With the dirham pegged to the US Dollar, changes implemented by the United States Federal Reserve have a direct impact on interest rates within the UAE. These factors have required the UAE to be adaptive and agile in a cautious economic environment. Many of you will know that the UAE has a broad fiscal policy which is geared towards the promotion of high GDP and population growth. Here we will take a look at a few examples of how we can expect fiscal policy to continue to adapt and flourish as a counterbalance to the negative impact of rising interest rates.
In general terms, people are less likely to make large capital investments if their time horizon is limited to a two year period. With property being an illiquid asset, there is a tendency for people to only consider investment decisions with a medium to long-term time horizon in mind. The significant capital investment
inherent in buying residential property is much more likely to occur if the buyer is assured of their ability to remain in the UAE. Many nationalities living and working in Dubai don’t have the comfort of knowing that they will have their visa renewed at the end of a two year period. The proposed reforms and the introduction of a new ten year visa will have the effect of removing that element of uncertainty and as a result will encourage capital investment.
The UAE is aspiring to become a knowledge-based economy and by creating more flexible visa regulations, will be likely to attract a younger, more highly educated, multicultural generation. This demographic will be encouraged to settle in the UAE for the medium to long-term and induce an increased level of real estate investment activity.
From 2019 onwards, expats in the UAE who are aged 55 or over will be eligible to apply for a five year retirement visa.
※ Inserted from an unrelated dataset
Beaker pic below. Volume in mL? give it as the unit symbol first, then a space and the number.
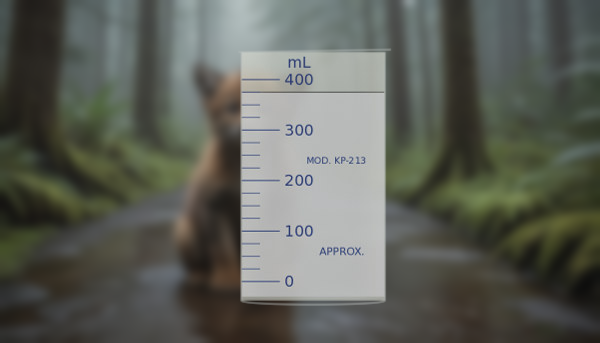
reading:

This additional extension to their residence entitlement will offer retirees increased options and flexibility and will lead to the retention of existing capital investment within the real estate market. Not only will this be of benefit to the real estate market, but it will also have a beneficial impact on other sectors of the economy such as retail and the healthcare industry.
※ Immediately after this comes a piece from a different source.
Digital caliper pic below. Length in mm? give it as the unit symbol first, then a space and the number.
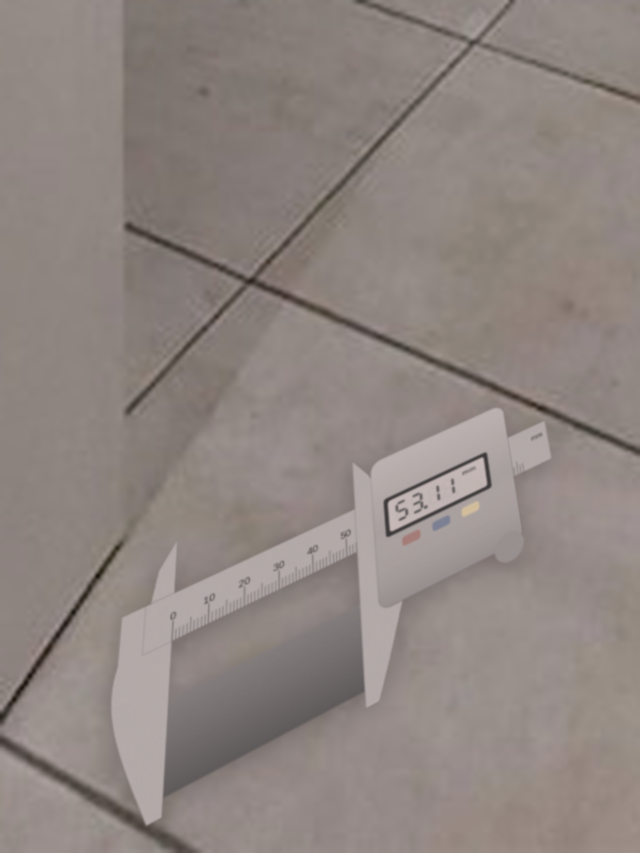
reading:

Very considerable sums of money are being invested in Dubai’s infrastructure in order to prepare the city for Expo 2020. This form of fiscal stimulus has had the effect of creating employment, which in turn has been of benefit to the wider economy. More importantly, looking to the future, this investment in infrastructure will increase the economy’s capacity which will satisfy an increased level of demand, attract labour, fuel population growth, and contribute to a broadening of Dubai’s economic base.
These economic fundamentals are inherently good for Dubai’s property market. Moreover, with millions of people from around the world congregating in Dubai in 2020 to share ideas and innovative aspirations, the emirate will be in the global spotlight, the effect of which will continue to be seen for many years to come.
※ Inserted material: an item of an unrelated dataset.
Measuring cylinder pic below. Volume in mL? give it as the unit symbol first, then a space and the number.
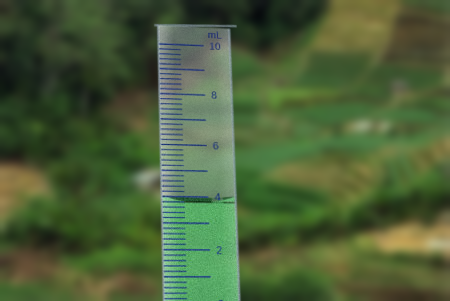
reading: mL 3.8
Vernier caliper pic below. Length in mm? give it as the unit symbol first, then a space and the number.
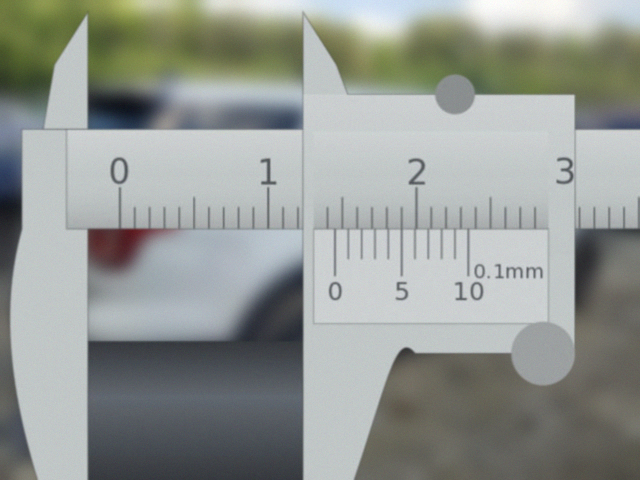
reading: mm 14.5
The government’s proposal to scrap aviation, municipality and other “market fees” in order to attract more foreign investment will cut the cost of conducting business in the UAE and make the UAE the destination of choice for investment across broad sectors of the market in the Middle East.
Although many of these proposals and initiatives were announced months ago (and in some cases years) there will certainly be a lag effect before the true benefit is realised or seen within the economy. Big fiscal decisions offering a stimulus to the economy rarely have an immediate beneficial effect beyond the creation of positive sentiment. The true impact in economic terms will evolve over the next few years and will counterbalance the current negative conditions associated with the externally imposed tightening of monetary policy and rising interest rates.
With monetary policy currently tightening and interest rates rising, this makes for a challenging property market at present. However, we are fortunate in the UAE that the government is willing to implement an expansive campaign of fiscal stimulus which will have a lasting benefit. In due course this will position the UAE as a leading destination to work, live, and invest. The positive and beneficial impact of the above proposals on the Dubai property market is, in my view, both exciting and encouraging.